People say they don't know how I do it, how I live life with CP on top of all of these challenges. But the truth is, I don't know if I could do it without my CP. My CP has shown me that I have inner strength, abilities that transcend my limitations. My CP has shown me that even when I think I can't, I can.  
We all can.

Sometimes it's frustrating, to be sure. When I'm sitting in the lobby outside my classroom long after class has ended and the janitor smiles at me.....
            "You tired?" he says.
            "Yes," I say. "It's been a long week. And you?"
            "Well. Yes," he says, as he moves a table. "I'm tired. But I have an excuse. I'm old.'re young."
I stare, and for a fleeting moment, I want to stand so he can see the way my knees buckle from under me, the burden that is invisible when I'm sitting.
But his eyes are kind, so I smile in spite of myself.

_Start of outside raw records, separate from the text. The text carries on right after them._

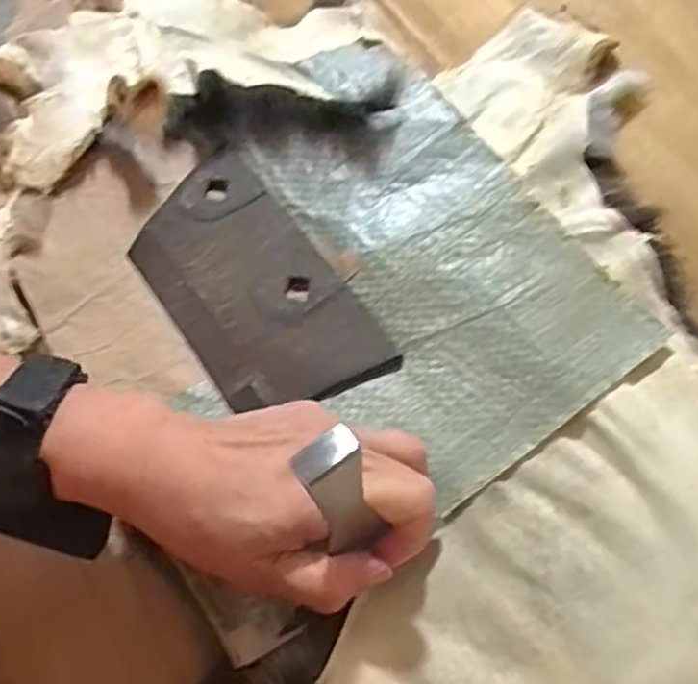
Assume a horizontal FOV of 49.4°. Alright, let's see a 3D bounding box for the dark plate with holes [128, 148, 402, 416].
[{"bbox_3d":[-0.057,-0.030,0.435,0.091,0.008,0.166,-33,71,-11],"label":"dark plate with holes"}]

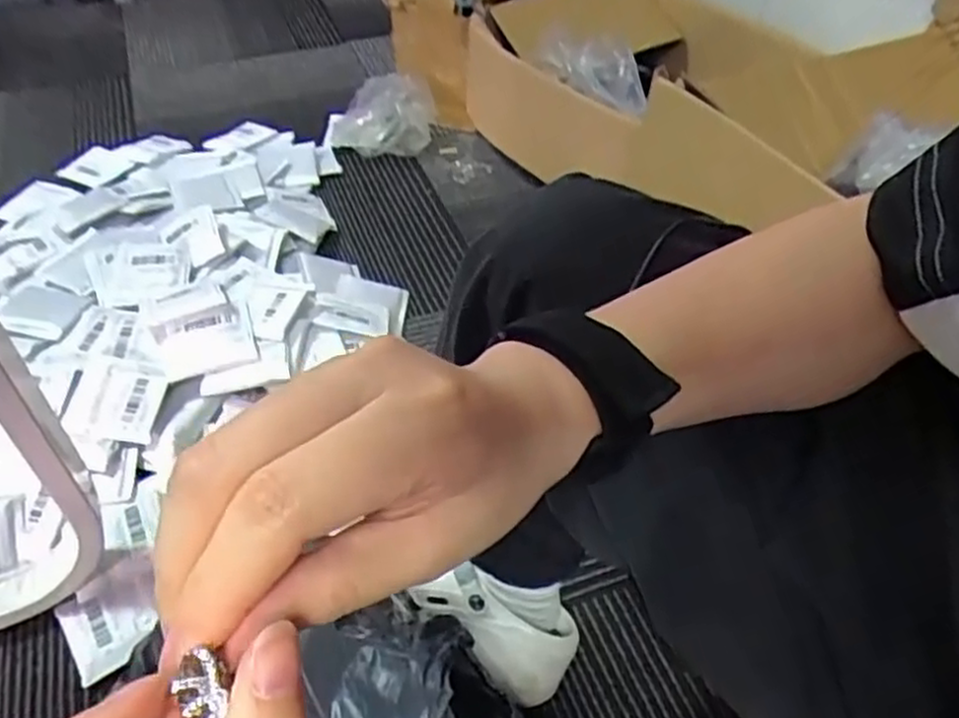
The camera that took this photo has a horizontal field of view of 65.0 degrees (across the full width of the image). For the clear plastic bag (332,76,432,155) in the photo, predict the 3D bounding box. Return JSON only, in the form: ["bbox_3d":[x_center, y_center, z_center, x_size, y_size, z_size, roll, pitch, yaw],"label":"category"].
[{"bbox_3d":[-0.187,-0.465,1.464,0.201,0.138,0.096,-3,45,-5],"label":"clear plastic bag"}]

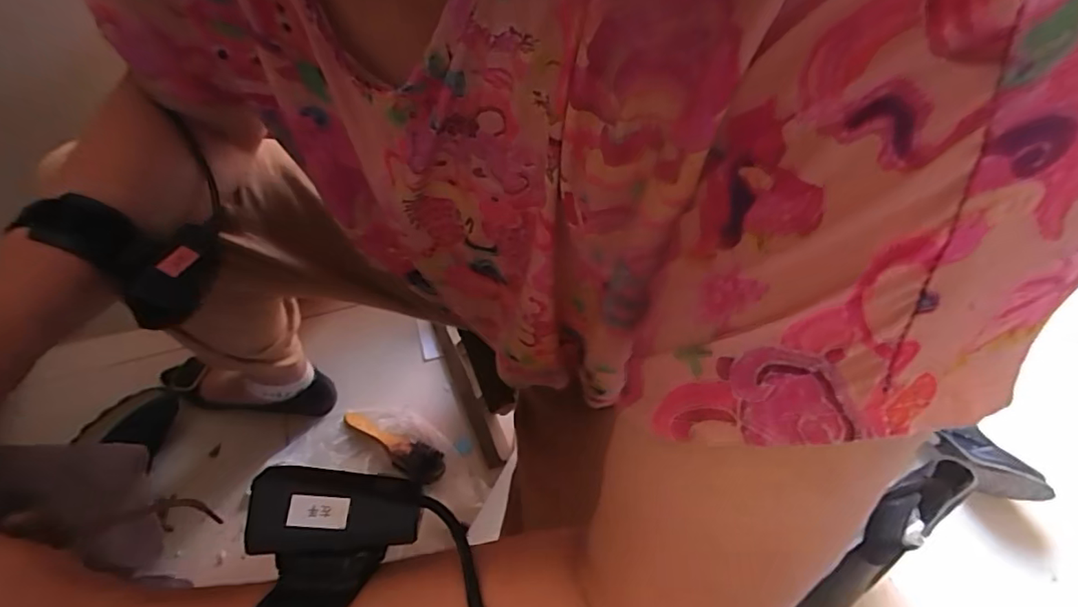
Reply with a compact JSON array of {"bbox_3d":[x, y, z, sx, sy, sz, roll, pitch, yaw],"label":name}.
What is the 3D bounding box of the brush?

And then just when I think that I'm going to break, a stranger stops me on my way back from class.
            "Hey," she calls. "Are you okay?"
            Is it that obvious? Is it that obvious that I'm having a rough day? Please God, tell me I don't have ketchup in my hair or toilet paper hanging off my shoe, because that would just be the Icing. On. The. Cake.
            "Yes?" I say, and it's more of a question as I check my shoe.
            "Oh, okay," she says, her smile innocent, her voice light and unflustered. "It's just...the way you walk is so interesting!"
            I thank her and as I continue on my way, I can't stop laughing. She made my CP sound like a choice, a fashion statement, a trend that hadn't quite gone out of style. 

It was just what I needed to keep on keeping on.